Wenige Tage später kam die Entwarnung von offizieller Seite. Der Fall sei ziemlich hoch gespielt worden, erklärte eine Sprecherin der Heidelberger Staatsanwaltschaft. Damit [2]wurde aus dem Topterroristen ein labiler Einzeltäter aus dem Kleinkriminellenmilieu ohne jeglichen religiösen Hintergrund. Die in der Wohnung von Osman P. gefundenen Rohrbomben seien überhaupt nicht einsatzbereit und die Anschlagspläne hätten sich allerhöchstens in der frühesten Versuchsphase befunden. Doch schon hat die Presse herausgefunden, dass Osman P. wegen seiner Karriere als Kleinkrimineller im Drogenmilieu schon mal vor der Ausweisung in die Türkei stand, die erst im Sommer 2001 von der Justiz zurückgewiesen worden war.
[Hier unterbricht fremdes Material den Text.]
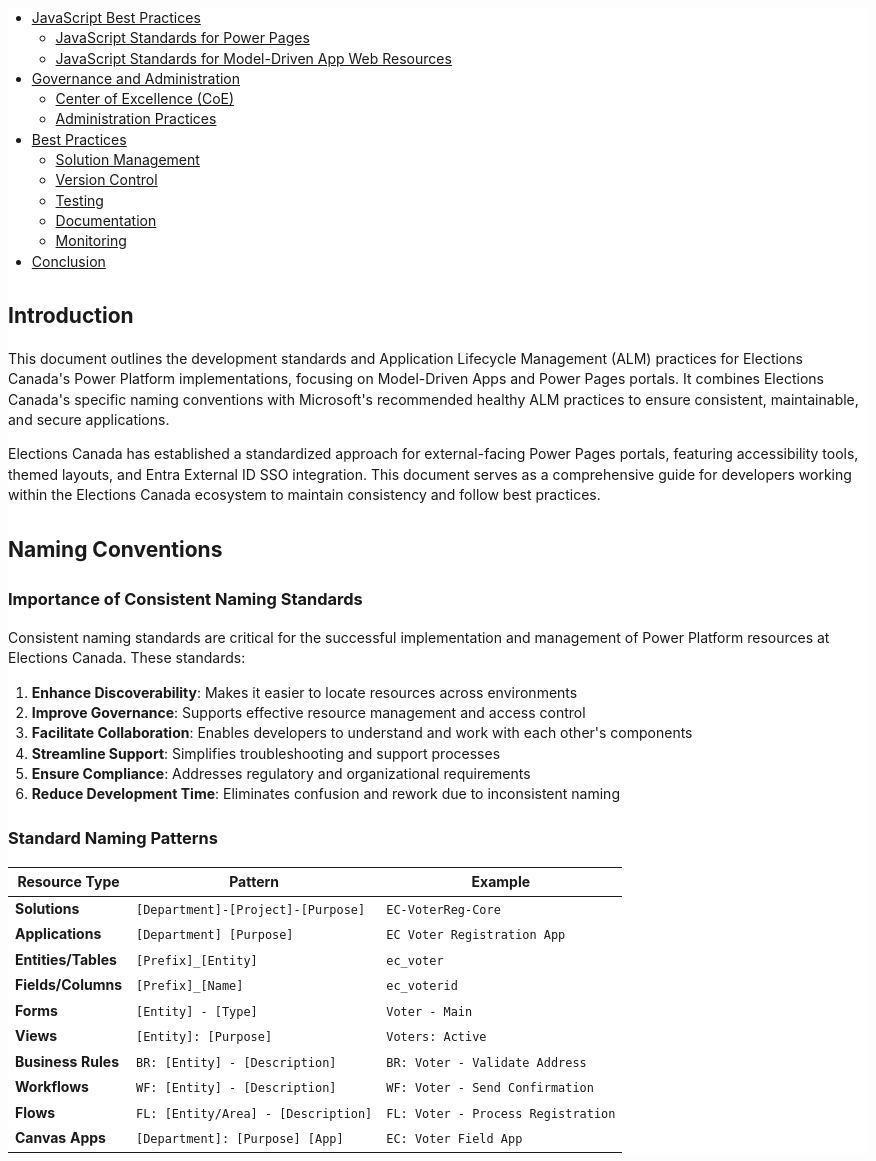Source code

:   - [JavaScript Best Practices](#javascript-best-practices)
    - [JavaScript Standards for Power Pages](#javascript-standards-for-power-pages)
    - [JavaScript Standards for Model-Driven App Web Resources](#javascript-standards-for-model-driven-app-web-resources)
  - [Governance and Administration](#governance-and-administration)
    - [Center of Excellence (CoE)](#center-of-excellence-coe)
    - [Administration Practices](#administration-practices)
  - [Best Practices](#best-practices)
    - [Solution Management](#solution-management)
    - [Version Control](#version-control)
    - [Testing](#testing)
    - [Documentation](#documentation)
    - [Monitoring](#monitoring)
  - [Conclusion](#conclusion)

## Introduction

This document outlines the development standards and Application Lifecycle Management (ALM) practices for Elections Canada's Power Platform implementations, focusing on Model-Driven Apps and Power Pages portals. It combines Elections Canada's specific naming conventions with Microsoft's recommended healthy ALM practices to ensure consistent, maintainable, and secure applications.

Elections Canada has established a standardized approach for external-facing Power Pages portals, featuring accessibility tools, themed layouts, and Entra External ID SSO integration. This document serves as a comprehensive guide for developers working within the Elections Canada ecosystem to maintain consistency and follow best practices.

## Naming Conventions

### Importance of Consistent Naming Standards

Consistent naming standards are critical for the successful implementation and management of Power Platform resources at Elections Canada. These standards:

1. **Enhance Discoverability**: Makes it easier to locate resources across environments
2. **Improve Governance**: Supports effective resource management and access control
3. **Facilitate Collaboration**: Enables developers to understand and work with each other's components
4. **Streamline Support**: Simplifies troubleshooting and support processes
5. **Ensure Compliance**: Addresses regulatory and organizational requirements
6. **Reduce Development Time**: Eliminates confusion and rework due to inconsistent naming

### Standard Naming Patterns

| Resource Type                   | Pattern                               | Example                              |
| ------------------------------- | ------------------------------------- | ------------------------------------ |
| **Solutions**             | `[Department]-[Project]-[Purpose]`  | `EC-VoterReg-Core`                 |
| **Applications**          | `[Department] [Purpose]`            | `EC Voter Registration App`        |
| **Entities/Tables**       | `[Prefix]_[Entity]`                 | `ec_voter`                         |
| **Fields/Columns**        | `[Prefix]_[Name]`                   | `ec_voterid`                       |
| **Forms**                 | `[Entity] - [Type]`                 | `Voter - Main`                     |
| **Views**                 | `[Entity]: [Purpose]`               | `Voters: Active`                   |
| **Business Rules**        | `BR: [Entity] - [Description]`      | `BR: Voter - Validate Address`     |
| **Workflows**             | `WF: [Entity] - [Description]`      | `WF: Voter - Send Confirmation`    |
| **Flows**                 | `FL: [Entity/Area] - [Description]` | `FL: Voter - Process Registration` |
| **Canvas Apps**           | `[Department]: [Purpose] [App]`     | `EC: Voter Field App`              |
Noch andere Topmeldungen in Sachen islamistischer Terrorismus um den 11.September hatten ein schnelles Verfallsdatum. Da war die [3]Razzia in einer Hamburger Moschee am vergangenen Mittwoch in Hamburg. Prompt wurde in den Medien wieder über eine al-Quaida-Zelle in der Hansestadt [4]spekuliert. Doch schon am Donnerstag gab die Hamburger Polizei Entwarnung. Es seien weder Hinweise auf irgendwelche Terroranschläge noch irgendwelche verdächtigen Personen gefunden worden.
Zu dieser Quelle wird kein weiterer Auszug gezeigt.